> [REQUIRED WORK]:
For each entry below, copy the text exactly and leave out any picture.

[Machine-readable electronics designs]
---+---
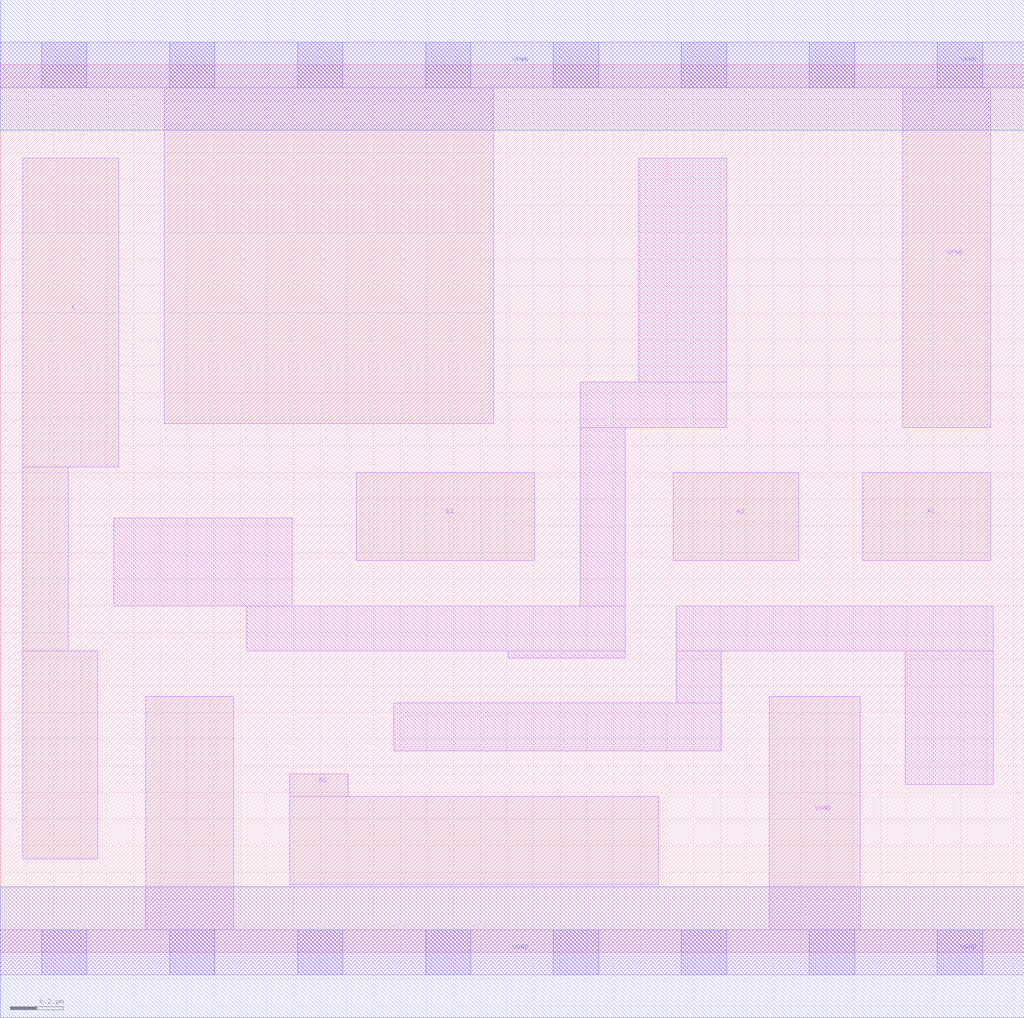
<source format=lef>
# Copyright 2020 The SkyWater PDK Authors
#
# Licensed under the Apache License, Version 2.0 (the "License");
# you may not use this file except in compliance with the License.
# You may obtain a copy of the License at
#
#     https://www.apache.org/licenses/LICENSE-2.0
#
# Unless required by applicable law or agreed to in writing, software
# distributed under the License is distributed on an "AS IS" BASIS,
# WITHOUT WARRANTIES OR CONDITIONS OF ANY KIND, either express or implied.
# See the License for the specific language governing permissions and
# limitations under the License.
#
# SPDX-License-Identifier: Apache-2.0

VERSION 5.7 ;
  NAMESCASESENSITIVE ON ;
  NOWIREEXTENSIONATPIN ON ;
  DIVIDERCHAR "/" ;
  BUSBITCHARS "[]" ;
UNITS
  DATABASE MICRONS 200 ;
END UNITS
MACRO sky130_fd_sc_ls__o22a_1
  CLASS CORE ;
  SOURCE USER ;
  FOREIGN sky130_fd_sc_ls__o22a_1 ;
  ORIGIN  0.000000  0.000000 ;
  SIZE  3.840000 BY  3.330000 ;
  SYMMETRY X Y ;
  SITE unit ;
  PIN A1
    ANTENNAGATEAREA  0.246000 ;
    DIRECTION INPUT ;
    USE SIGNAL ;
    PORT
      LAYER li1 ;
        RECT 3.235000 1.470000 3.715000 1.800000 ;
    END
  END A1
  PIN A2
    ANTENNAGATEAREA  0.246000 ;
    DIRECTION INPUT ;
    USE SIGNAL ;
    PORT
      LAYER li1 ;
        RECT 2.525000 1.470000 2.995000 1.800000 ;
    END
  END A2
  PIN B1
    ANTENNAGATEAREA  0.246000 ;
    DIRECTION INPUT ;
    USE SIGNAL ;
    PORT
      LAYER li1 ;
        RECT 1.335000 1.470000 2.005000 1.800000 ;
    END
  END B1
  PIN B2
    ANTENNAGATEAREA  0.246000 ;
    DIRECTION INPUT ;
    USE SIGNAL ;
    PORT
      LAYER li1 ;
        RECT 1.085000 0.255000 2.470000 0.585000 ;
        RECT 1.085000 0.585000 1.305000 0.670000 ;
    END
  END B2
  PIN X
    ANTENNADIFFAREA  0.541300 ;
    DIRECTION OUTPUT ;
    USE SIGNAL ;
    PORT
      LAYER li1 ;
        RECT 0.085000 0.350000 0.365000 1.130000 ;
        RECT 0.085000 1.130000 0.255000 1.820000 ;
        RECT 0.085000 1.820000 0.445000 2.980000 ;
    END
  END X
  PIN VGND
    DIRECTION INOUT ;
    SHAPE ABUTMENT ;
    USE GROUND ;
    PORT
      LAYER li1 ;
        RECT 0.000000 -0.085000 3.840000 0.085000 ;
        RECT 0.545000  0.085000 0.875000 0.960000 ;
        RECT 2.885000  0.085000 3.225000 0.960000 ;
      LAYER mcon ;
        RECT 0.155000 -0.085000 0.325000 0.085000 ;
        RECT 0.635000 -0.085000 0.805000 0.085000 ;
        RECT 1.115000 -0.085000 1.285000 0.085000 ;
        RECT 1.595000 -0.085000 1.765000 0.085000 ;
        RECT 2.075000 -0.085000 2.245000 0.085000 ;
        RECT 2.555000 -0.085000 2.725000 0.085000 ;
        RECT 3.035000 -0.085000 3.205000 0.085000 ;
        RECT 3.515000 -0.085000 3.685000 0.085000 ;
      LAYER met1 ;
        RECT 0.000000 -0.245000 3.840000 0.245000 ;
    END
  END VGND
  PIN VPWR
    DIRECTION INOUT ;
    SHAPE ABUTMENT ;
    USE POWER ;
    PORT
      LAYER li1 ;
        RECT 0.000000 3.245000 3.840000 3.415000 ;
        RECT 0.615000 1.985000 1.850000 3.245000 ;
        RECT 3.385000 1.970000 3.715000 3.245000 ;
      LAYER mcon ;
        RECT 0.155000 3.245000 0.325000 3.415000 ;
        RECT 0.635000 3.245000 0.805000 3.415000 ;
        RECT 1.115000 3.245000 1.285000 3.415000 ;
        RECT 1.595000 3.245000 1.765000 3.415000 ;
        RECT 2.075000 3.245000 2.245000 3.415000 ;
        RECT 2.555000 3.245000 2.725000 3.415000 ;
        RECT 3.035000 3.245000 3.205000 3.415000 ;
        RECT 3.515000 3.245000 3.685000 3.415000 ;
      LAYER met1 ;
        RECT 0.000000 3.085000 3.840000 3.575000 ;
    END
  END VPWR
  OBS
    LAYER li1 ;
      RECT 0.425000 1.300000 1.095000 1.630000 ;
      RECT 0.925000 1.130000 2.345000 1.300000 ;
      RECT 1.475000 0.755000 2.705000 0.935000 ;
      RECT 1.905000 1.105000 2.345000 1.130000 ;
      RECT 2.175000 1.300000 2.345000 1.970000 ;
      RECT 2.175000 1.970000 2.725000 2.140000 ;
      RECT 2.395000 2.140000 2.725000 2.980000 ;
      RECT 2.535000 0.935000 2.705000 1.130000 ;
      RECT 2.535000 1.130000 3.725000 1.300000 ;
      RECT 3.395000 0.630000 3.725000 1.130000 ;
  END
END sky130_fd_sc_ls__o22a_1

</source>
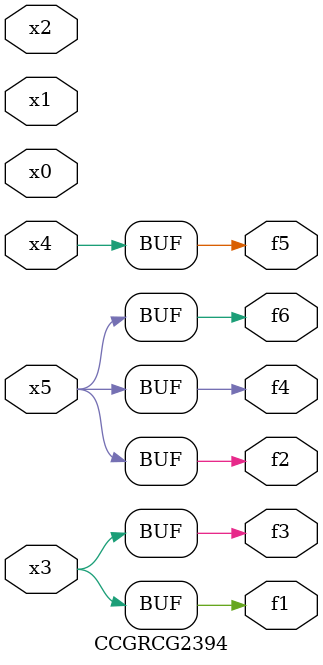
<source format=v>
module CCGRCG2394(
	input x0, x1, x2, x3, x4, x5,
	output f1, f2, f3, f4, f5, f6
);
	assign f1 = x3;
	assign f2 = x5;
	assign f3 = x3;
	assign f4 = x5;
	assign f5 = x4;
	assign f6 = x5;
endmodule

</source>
---+---
> [RESULT BELOW]:
<source format=lef>
# Copyright 2020 The SkyWater PDK Authors
#
# Licensed under the Apache License, Version 2.0 (the "License");
# you may not use this file except in compliance with the License.
# You may obtain a copy of the License at
#
#     https://www.apache.org/licenses/LICENSE-2.0
#
# Unless required by applicable law or agreed to in writing, software
# distributed under the License is distributed on an "AS IS" BASIS,
# WITHOUT WARRANTIES OR CONDITIONS OF ANY KIND, either express or implied.
# See the License for the specific language governing permissions and
# limitations under the License.
#
# SPDX-License-Identifier: Apache-2.0

VERSION 5.7 ;
  NAMESCASESENSITIVE ON ;
  NOWIREEXTENSIONATPIN ON ;
  DIVIDERCHAR "/" ;
  BUSBITCHARS "[]" ;
UNITS
  DATABASE MICRONS 200 ;
END UNITS
MACRO sky130_fd_sc_ls__o22a_1
  CLASS CORE ;
  SOURCE USER ;
  FOREIGN sky130_fd_sc_ls__o22a_1 ;
  ORIGIN  0.000000  0.000000 ;
  SIZE  3.840000 BY  3.330000 ;
  SYMMETRY X Y ;
  SITE unit ;
  PIN A1
    ANTENNAGATEAREA  0.246000 ;
    DIRECTION INPUT ;
    USE SIGNAL ;
    PORT
      LAYER li1 ;
        RECT 3.235000 1.470000 3.715000 1.800000 ;
    END
  END A1
  PIN A2
    ANTENNAGATEAREA  0.246000 ;
    DIRECTION INPUT ;
    USE SIGNAL ;
    PORT
      LAYER li1 ;
        RECT 2.525000 1.470000 2.995000 1.800000 ;
    END
  END A2
  PIN B1
    ANTENNAGATEAREA  0.246000 ;
    DIRECTION INPUT ;
    USE SIGNAL ;
    PORT
      LAYER li1 ;
        RECT 1.335000 1.470000 2.005000 1.800000 ;
    END
  END B1
  PIN B2
    ANTENNAGATEAREA  0.246000 ;
    DIRECTION INPUT ;
    USE SIGNAL ;
    PORT
      LAYER li1 ;
        RECT 1.085000 0.255000 2.470000 0.585000 ;
        RECT 1.085000 0.585000 1.305000 0.670000 ;
    END
  END B2
  PIN X
    ANTENNADIFFAREA  0.541300 ;
    DIRECTION OUTPUT ;
    USE SIGNAL ;
    PORT
      LAYER li1 ;
        RECT 0.085000 0.350000 0.365000 1.130000 ;
        RECT 0.085000 1.130000 0.255000 1.820000 ;
        RECT 0.085000 1.820000 0.445000 2.980000 ;
    END
  END X
  PIN VGND
    DIRECTION INOUT ;
    SHAPE ABUTMENT ;
    USE GROUND ;
    PORT
      LAYER li1 ;
        RECT 0.000000 -0.085000 3.840000 0.085000 ;
        RECT 0.545000  0.085000 0.875000 0.960000 ;
        RECT 2.885000  0.085000 3.225000 0.960000 ;
      LAYER mcon ;
        RECT 0.155000 -0.085000 0.325000 0.085000 ;
        RECT 0.635000 -0.085000 0.805000 0.085000 ;
        RECT 1.115000 -0.085000 1.285000 0.085000 ;
        RECT 1.595000 -0.085000 1.765000 0.085000 ;
        RECT 2.075000 -0.085000 2.245000 0.085000 ;
        RECT 2.555000 -0.085000 2.725000 0.085000 ;
        RECT 3.035000 -0.085000 3.205000 0.085000 ;
        RECT 3.515000 -0.085000 3.685000 0.085000 ;
      LAYER met1 ;
        RECT 0.000000 -0.245000 3.840000 0.245000 ;
    END
  END VGND
  PIN VPWR
    DIRECTION INOUT ;
    SHAPE ABUTMENT ;
    USE POWER ;
    PORT
      LAYER li1 ;
        RECT 0.000000 3.245000 3.840000 3.415000 ;
        RECT 0.615000 1.985000 1.850000 3.245000 ;
        RECT 3.385000 1.970000 3.715000 3.245000 ;
      LAYER mcon ;
        RECT 0.155000 3.245000 0.325000 3.415000 ;
        RECT 0.635000 3.245000 0.805000 3.415000 ;
        RECT 1.115000 3.245000 1.285000 3.415000 ;
        RECT 1.595000 3.245000 1.765000 3.415000 ;
        RECT 2.075000 3.245000 2.245000 3.415000 ;
        RECT 2.555000 3.245000 2.725000 3.415000 ;
        RECT 3.035000 3.245000 3.205000 3.415000 ;
        RECT 3.515000 3.245000 3.685000 3.415000 ;
      LAYER met1 ;
        RECT 0.000000 3.085000 3.840000 3.575000 ;
    END
  END VPWR
  OBS
    LAYER li1 ;
      RECT 0.425000 1.300000 1.095000 1.630000 ;
      RECT 0.925000 1.130000 2.345000 1.300000 ;
      RECT 1.475000 0.755000 2.705000 0.935000 ;
      RECT 1.905000 1.105000 2.345000 1.130000 ;
      RECT 2.175000 1.300000 2.345000 1.970000 ;
      RECT 2.175000 1.970000 2.725000 2.140000 ;
      RECT 2.395000 2.140000 2.725000 2.980000 ;
      RECT 2.535000 0.935000 2.705000 1.130000 ;
      RECT 2.535000 1.130000 3.725000 1.300000 ;
      RECT 3.395000 0.630000 3.725000 1.130000 ;
  END
END sky130_fd_sc_ls__o22a_1

</source>
<source format=v>
module CCGRCG2394(
	input x0, x1, x2, x3, x4, x5,
	output f1, f2, f3, f4, f5, f6
);
	assign f1 = x3;
	assign f2 = x5;
	assign f3 = x3;
	assign f4 = x5;
	assign f5 = x4;
	assign f6 = x5;
endmodule

</source>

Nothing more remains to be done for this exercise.